Multimodal RAG in Long-Context DocVQA

Standard RAG assumes the relevant context fits in a single retrieved chunk. For questions that span multiple pages, multiple documents, or require reasoning across figures and tables in different locations, single-chunk retrieval is fundamentally insufficient.

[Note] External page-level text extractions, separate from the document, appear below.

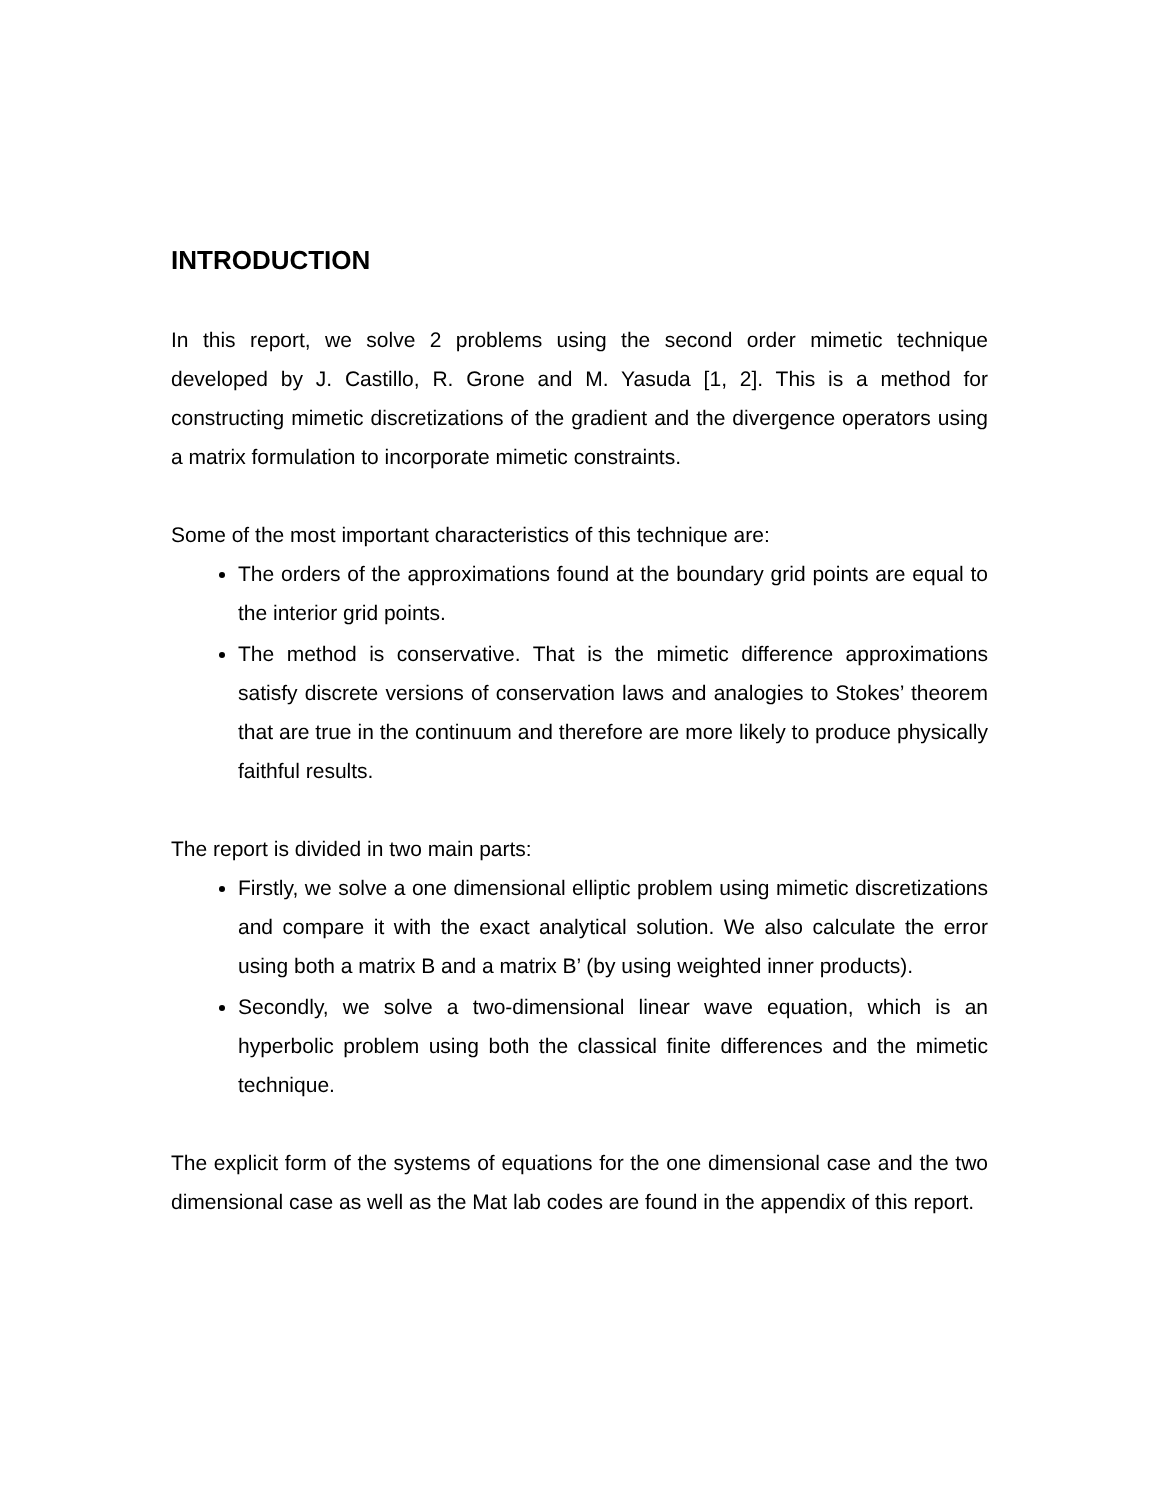INTRODUCTION
In this report, we solve 2 problems using the second order mimetic technique developed by J. Castillo, R. Grone and M. Yasuda [1, 2]. This is a method for constructing mimetic discretizations of the gradient and the divergence operators using a matrix formulation to incorporate mimetic constraints.
Some of the most important characteristics of this technique are:
The orders of the approximations found at the boundary grid points are equal to the interior grid points.
The method is conservative. That is the mimetic difference approximations satisfy discrete versions of conservation laws and analogies to Stokes’ theorem that are true in the continuum and therefore are more likely to produce physically faithful results.
The report is divided in two main parts:
Firstly, we solve a one dimensional elliptic problem using mimetic discretizations and compare it with the exact analytical solution. We also calculate the error using both a matrix B and a matrix B’ (by using weighted inner products).
Secondly, we solve a two-dimensional linear wave equation, which is an hyperbolic problem using both the classical finite differences and the mimetic technique.
The explicit form of the systems of equations for the one dimensional case and the two dimensional case as well as the Mat lab codes are found in the appendix of this report.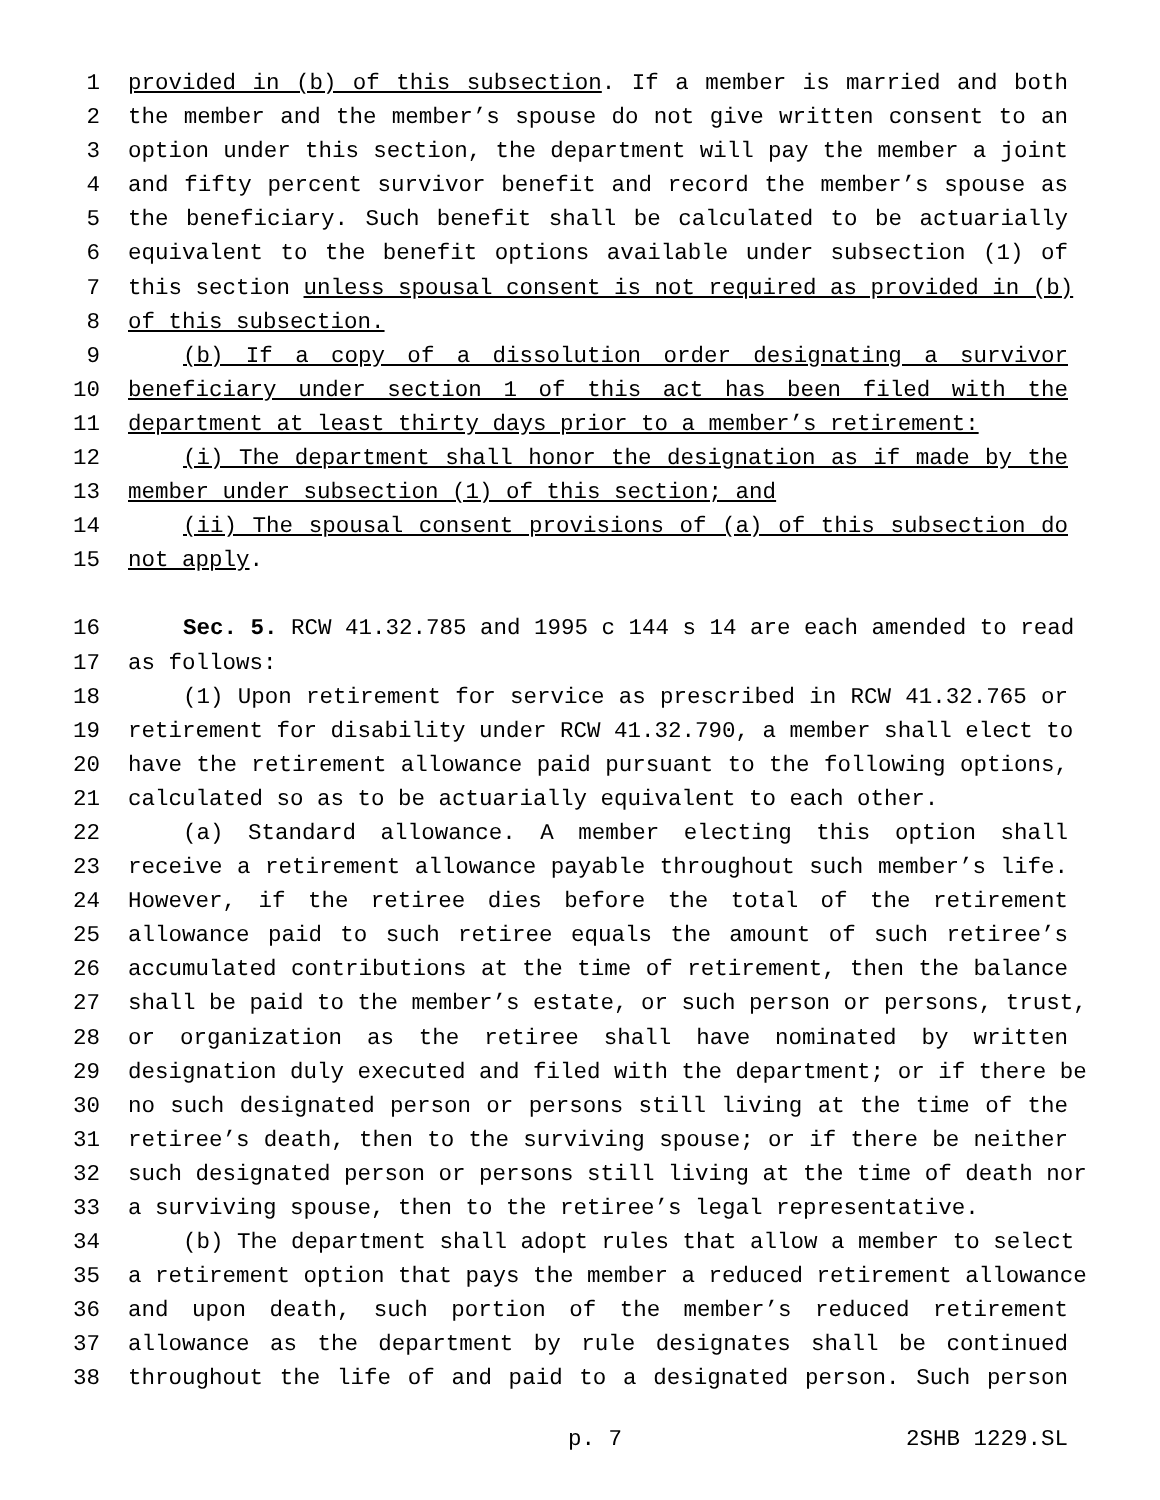1 provided in (b) of this subsection. If a member is married and both
2 the member and the member’s spouse do not give written consent to an
3 option under this section, the department will pay the member a joint
4 and fifty percent survivor benefit and record the member’s spouse as
5 the beneficiary. Such benefit shall be calculated to be actuarially
6 equivalent to the benefit options available under subsection (1) of
7 this section unless spousal consent is not required as provided in (b)
8 of this subsection.
9 (b) If a copy of a dissolution order designating a survivor
10 beneficiary under section 1 of this act has been filed with the
11 department at least thirty days prior to a member’s retirement:
12 (i) The department shall honor the designation as if made by the
13 member under subsection (1) of this section; and
14 (ii) The spousal consent provisions of (a) of this subsection do
15 not apply.
16 Sec. 5. RCW 41.32.785 and 1995 c 144 s 14 are each amended to read
17 as follows:
18 (1) Upon retirement for service as prescribed in RCW 41.32.765 or
19 retirement for disability under RCW 41.32.790, a member shall elect to
20 have the retirement allowance paid pursuant to the following options,
21 calculated so as to be actuarially equivalent to each other.
22 (a) Standard allowance. A member electing this option shall
23 receive a retirement allowance payable throughout such member’s life.
24 However, if the retiree dies before the total of the retirement
25 allowance paid to such retiree equals the amount of such retiree’s
26 accumulated contributions at the time of retirement, then the balance
27 shall be paid to the member’s estate, or such person or persons, trust,
28 or organization as the retiree shall have nominated by written
29 designation duly executed and filed with the department; or if there be
30 no such designated person or persons still living at the time of the
31 retiree’s death, then to the surviving spouse; or if there be neither
32 such designated person or persons still living at the time of death nor
33 a surviving spouse, then to the retiree’s legal representative.
34 (b) The department shall adopt rules that allow a member to select
35 a retirement option that pays the member a reduced retirement allowance
36 and upon death, such portion of the member’s reduced retirement
37 allowance as the department by rule designates shall be continued
38 throughout the life of and paid to a designated person. Such person
p. 7 2SHB 1229.SL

You need a system that can retrieve the right pages from a large corpus, aggregate evidence across them, and generate a coherent answer from multimodal inputs.

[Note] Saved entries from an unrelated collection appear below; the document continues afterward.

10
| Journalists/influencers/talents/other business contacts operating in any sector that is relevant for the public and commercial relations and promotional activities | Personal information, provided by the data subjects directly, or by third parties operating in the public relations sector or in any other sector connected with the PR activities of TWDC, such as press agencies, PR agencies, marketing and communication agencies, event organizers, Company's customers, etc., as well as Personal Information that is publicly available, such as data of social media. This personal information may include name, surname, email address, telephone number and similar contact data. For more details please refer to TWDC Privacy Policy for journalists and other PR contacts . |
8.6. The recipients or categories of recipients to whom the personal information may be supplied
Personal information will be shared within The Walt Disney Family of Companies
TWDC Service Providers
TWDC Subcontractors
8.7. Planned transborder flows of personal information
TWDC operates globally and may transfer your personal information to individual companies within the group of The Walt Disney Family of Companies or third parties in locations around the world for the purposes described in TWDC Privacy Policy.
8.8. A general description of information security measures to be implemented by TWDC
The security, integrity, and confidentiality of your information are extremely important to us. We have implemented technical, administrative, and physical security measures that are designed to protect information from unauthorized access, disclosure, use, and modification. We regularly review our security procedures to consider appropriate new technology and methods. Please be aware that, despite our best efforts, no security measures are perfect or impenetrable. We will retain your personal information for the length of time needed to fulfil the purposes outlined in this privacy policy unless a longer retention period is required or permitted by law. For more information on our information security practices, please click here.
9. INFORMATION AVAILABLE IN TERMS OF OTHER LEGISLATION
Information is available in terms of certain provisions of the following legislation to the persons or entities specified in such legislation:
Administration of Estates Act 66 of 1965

This post covers two papers from my winter 2025 seminar that tackle this problem from different angles: M3DocRAG addresses the multi-document multi-page retrieval pipeline end-to-end, and MoLoRAG introduces a graph-based approach to logical page ordering for multi-hop retrieval.

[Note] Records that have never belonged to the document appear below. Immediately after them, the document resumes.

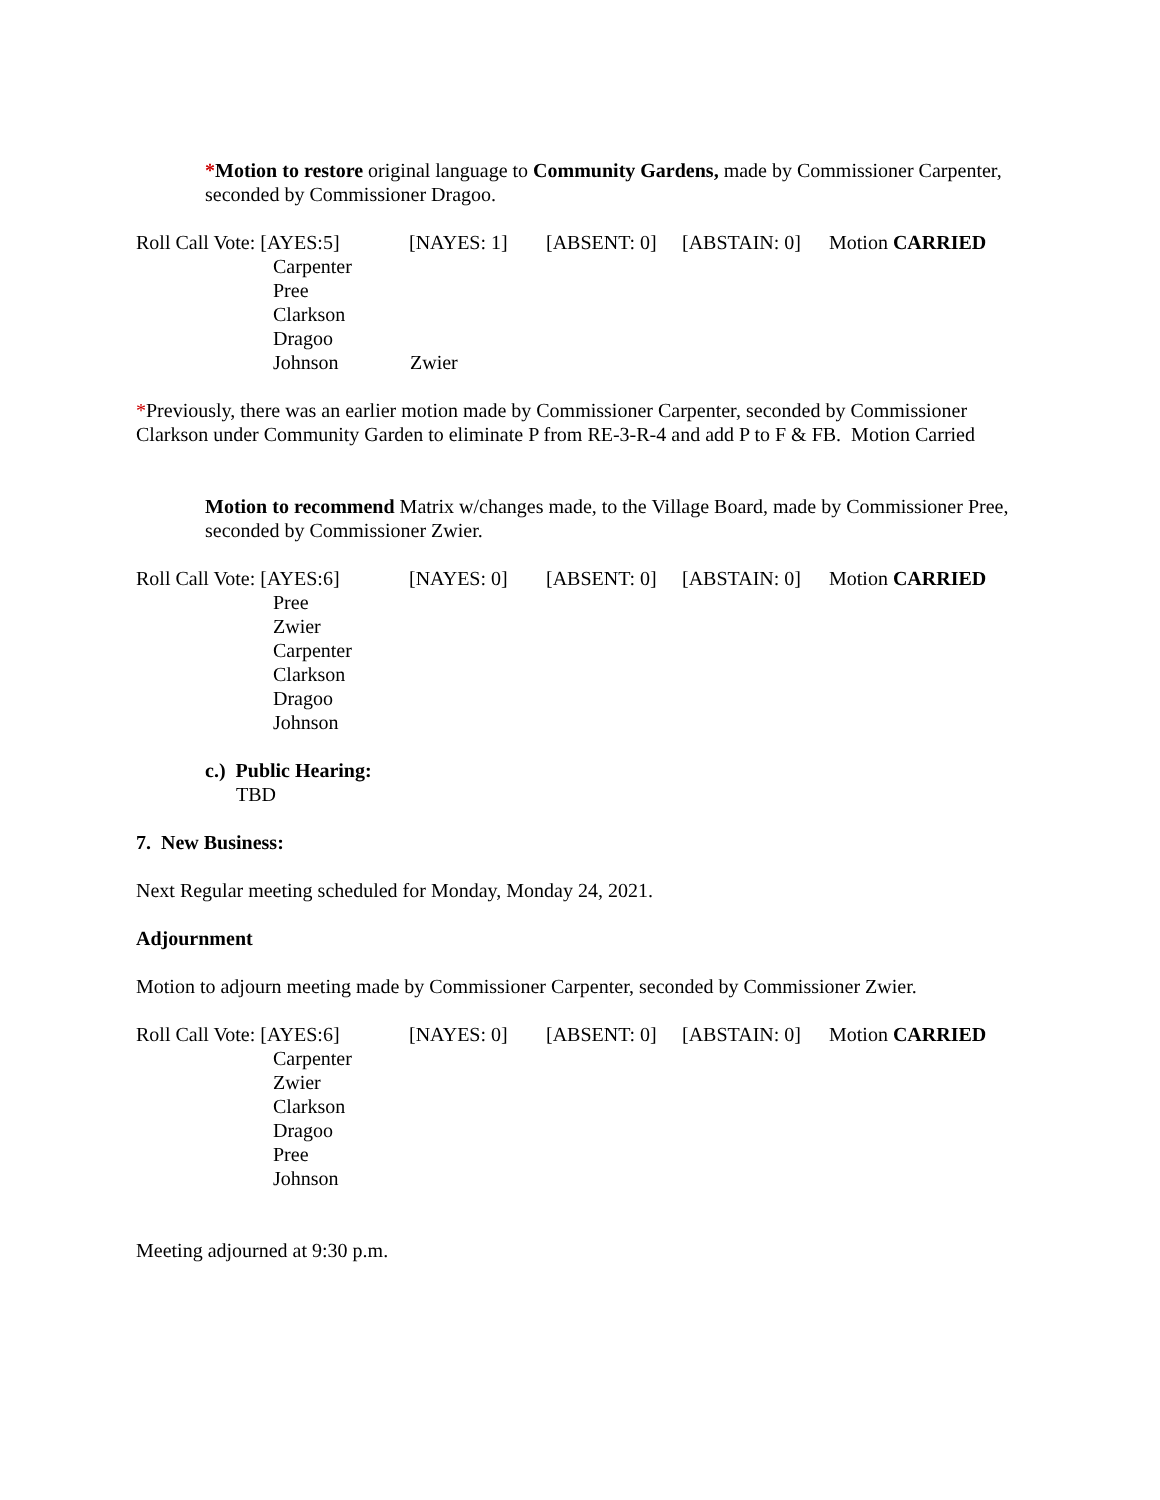*Motion to restore original language to Community Gardens, made by Commissioner Carpenter, seconded by Commissioner Dragoo.
Roll Call Vote: [AYES:5] [NAYES: 1] [ABSENT: 0] [ABSTAIN: 0] Motion CARRIED
Carpenter
Pree
Clarkson
Dragoo
Johnson Zwier
*Previously, there was an earlier motion made by Commissioner Carpenter, seconded by Commissioner Clarkson under Community Garden to eliminate P from RE-3-R-4 and add P to F & FB. Motion Carried
Motion to recommend Matrix w/changes made, to the Village Board, made by Commissioner Pree, seconded by Commissioner Zwier.
Roll Call Vote: [AYES:6] [NAYES: 0] [ABSENT: 0] [ABSTAIN: 0] Motion CARRIED
Pree
Zwier
Carpenter
Clarkson
Dragoo
Johnson
c.) Public Hearing:
TBD
7. New Business:
Next Regular meeting scheduled for Monday, Monday 24, 2021.
Adjournment
Motion to adjourn meeting made by Commissioner Carpenter, seconded by Commissioner Zwier.
Roll Call Vote: [AYES:6] [NAYES: 0] [ABSENT: 0] [ABSTAIN: 0] Motion CARRIED
Carpenter
Zwier
Clarkson
Dragoo
Pree
Johnson
Meeting adjourned at 9:30 p.m.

1. M3DocRAG: Multi-Modal, Multi-Page, Multi-Document RAG (ICCV Workshop 2025)

1.1 The Problem Space

Consider a question like: "How does the investment strategy described in Company A's 2022 annual report compare to the risk factors disclosed in Company B's 2023 10-K?" This requires:

Identifying relevant pages from two different documents
Reading tables, charts, and prose across multiple pages
Synthesizing information in a single coherent answer

Text-only RAG collapses visual structure. Single-document systems can't cross document boundaries. Context-window stuffing fails at scale. M3DocRAG is designed to handle all three constraints simultaneously.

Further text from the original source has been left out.